原文段落.
□ □ □ □ □

芽殖酵母细胞命运抉择网络的建模和分子调控机制研究

Cell fate decision plays important roles in the cell proliferation, senescence and apoptosis. The uncorrect decision is closely related to the occurrence and development of major human diseases, e.g., prostate cancer and breast cancer. Therefore, the research about the underlying network and molecular regulation mechanism of cell fate decision is important. Cell fate selection involves in cell cycle regulation process, signal transduction process, as well as the crosstalk between them. We will choose the model organism, i.e., budding yeast, as the research object. Through the integration of multi-level data including the gene expression profile, transcriptional regulation, and protein-protein interactions, the molecular network of cell fate decision of budding yeast will be reconstructed. We will develop the sparse optimization model of dynamic network structure and decomposition algorithm, and improve the robustness of network modelling based on non-stationary measure minimize. The relationship between the nonlinear dynamical behavior and network statistical characteristics with biological phenotype will be explored and the key role of crosstalk between cell cycle regulation and signal transduction pathways also will be studied. Further, we will design biological experiments to test our theoretical model. We expect that we can reveal the molecular mechanism of the accurate and robust behavior of cell fate selection. The theory and methods developed in our project can be applied to the further research for the human disease induced by disordered fate selection in the future.

□ □ □ □ □

任务列表.
1: 根据原文段落，该项目选定哪种模式生物作为研究对象？
2: 判断下列说法是否与原文段落相符，逐条回答"是"或"否"，并引用原文中起决定作用的语句：(a) 细胞命运抉择出错与前列腺癌、乳腺癌等重大人类疾病的发生发展密切相关；(b) 重构芽殖酵母细胞命运抉择分子网络时只使用基因表达谱；(c) 该项目不打算开展生物实验。
3: 按照原文段落的说法，研究细胞命运抉择的底层网络和分子调控机制为什么重要？

□ □ □ □ □

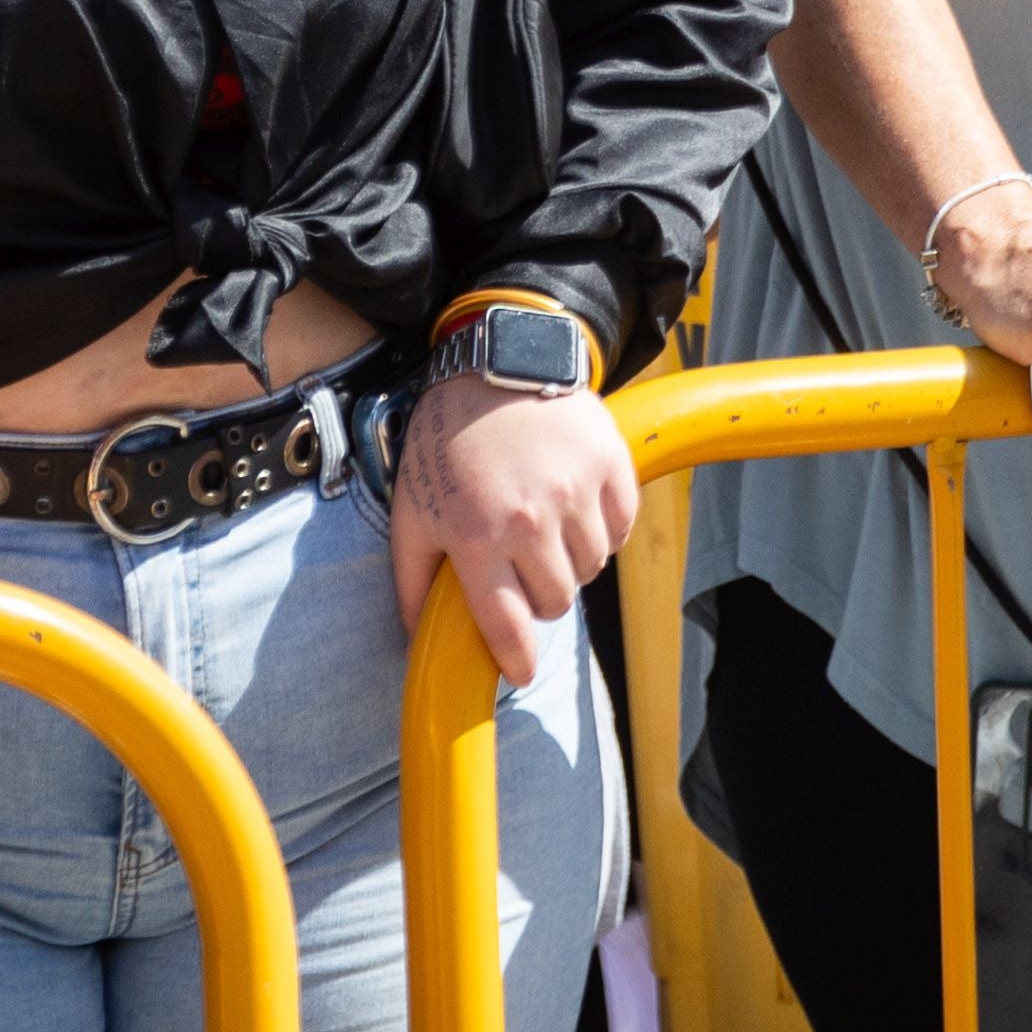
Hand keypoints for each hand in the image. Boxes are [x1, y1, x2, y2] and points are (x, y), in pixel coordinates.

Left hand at [389, 376, 638, 688]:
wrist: (498, 360)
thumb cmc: (448, 439)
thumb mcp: (412, 507)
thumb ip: (412, 578)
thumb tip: (415, 636)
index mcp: (477, 536)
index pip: (507, 626)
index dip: (516, 659)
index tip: (520, 670)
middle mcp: (530, 520)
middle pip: (556, 601)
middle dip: (539, 595)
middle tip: (522, 567)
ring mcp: (576, 493)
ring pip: (590, 568)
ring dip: (571, 560)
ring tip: (546, 528)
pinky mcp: (610, 468)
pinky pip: (620, 529)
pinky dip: (602, 529)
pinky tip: (575, 506)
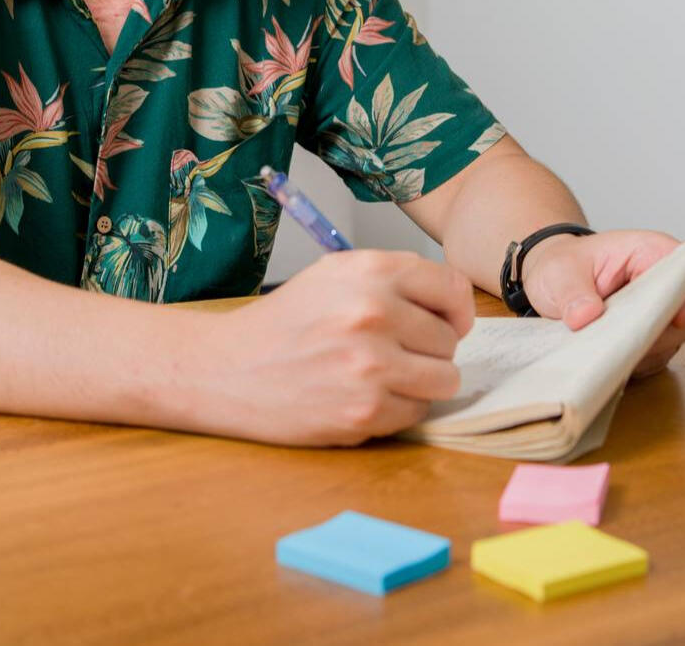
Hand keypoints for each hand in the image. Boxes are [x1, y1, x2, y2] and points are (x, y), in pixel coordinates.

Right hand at [208, 250, 474, 445]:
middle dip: (430, 347)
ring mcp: (371, 366)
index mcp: (370, 271)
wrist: (230, 368)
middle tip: (395, 350)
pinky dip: (399, 408)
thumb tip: (454, 306)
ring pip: (446, 379)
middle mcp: (375, 313)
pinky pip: (418, 413)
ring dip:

□ □ □ □ □

参考答案.
1: 芽殖酵母（budding yeast）。

2:
(a) 是。"The uncorrect decision is closely related to the occurrence and development of major human diseases, e.g., prostate cancer and breast cancer."
(b) 否。"Through the integration of multi-level data including the gene expression profile, transcriptional regulation, and protein-protein interactions, the molecular network of cell fate decision of budding yeast will be reconstructed."
(c) 否。"Further, we will design biological experiments to test our theoretical model."

3: 细胞命运抉择在细胞增殖、衰老和凋亡中起重要作用。抉择错误还与前列腺癌、乳腺癌等重大人类疾病的发生发展密切相关，因此研究其底层网络和分子调控机制十分重要。